**WHAT YOU NEED TO DO:** Please reproduce the line containing "pinky pip: (397, 97)" and every line after it in the records below, exactly and with nothing else.

┌─ RECORDS PROVIDED

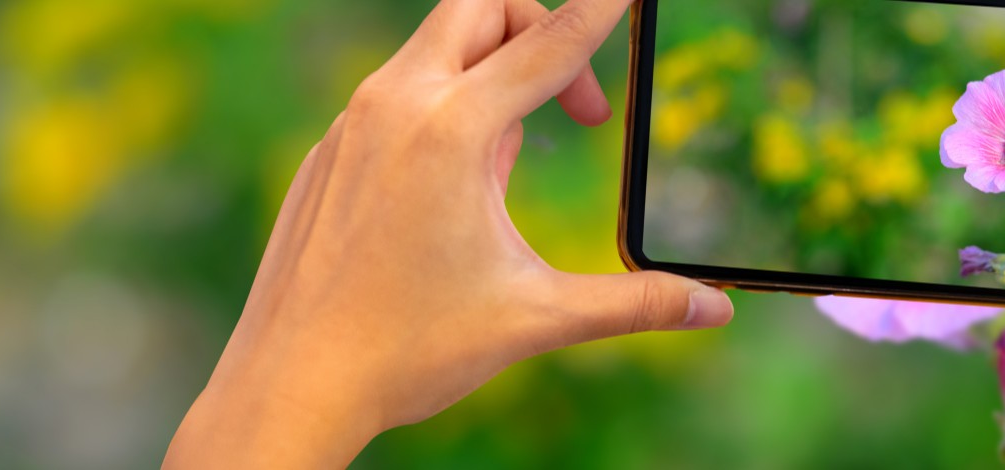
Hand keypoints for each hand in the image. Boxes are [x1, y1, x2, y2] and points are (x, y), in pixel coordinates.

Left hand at [163, 0, 732, 466]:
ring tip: (509, 167)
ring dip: (490, 77)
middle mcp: (396, 105)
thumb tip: (715, 310)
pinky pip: (397, 97)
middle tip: (579, 107)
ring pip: (436, 49)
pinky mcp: (329, 151)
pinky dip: (441, 112)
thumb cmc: (408, 350)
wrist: (290, 383)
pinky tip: (449, 195)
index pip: (549, 44)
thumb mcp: (535, 319)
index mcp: (452, 131)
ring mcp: (352, 123)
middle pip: (482, 6)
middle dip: (540, 29)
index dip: (599, 12)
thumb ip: (633, 304)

└─

**OUTPUT FOR THIS TASK:**
pinky pip: (397, 97)
middle tip: (579, 107)
ring pip: (436, 49)
pinky mcp: (329, 151)
pinky dip: (441, 112)
thumb cmc: (408, 350)
wrist: (290, 383)
pinky tip: (449, 195)
index pip: (549, 44)
thumb mcp: (535, 319)
index mcp: (452, 131)
ring mcp: (352, 123)
middle pip: (482, 6)
middle dip: (540, 29)
index dip: (599, 12)
thumb ip: (633, 304)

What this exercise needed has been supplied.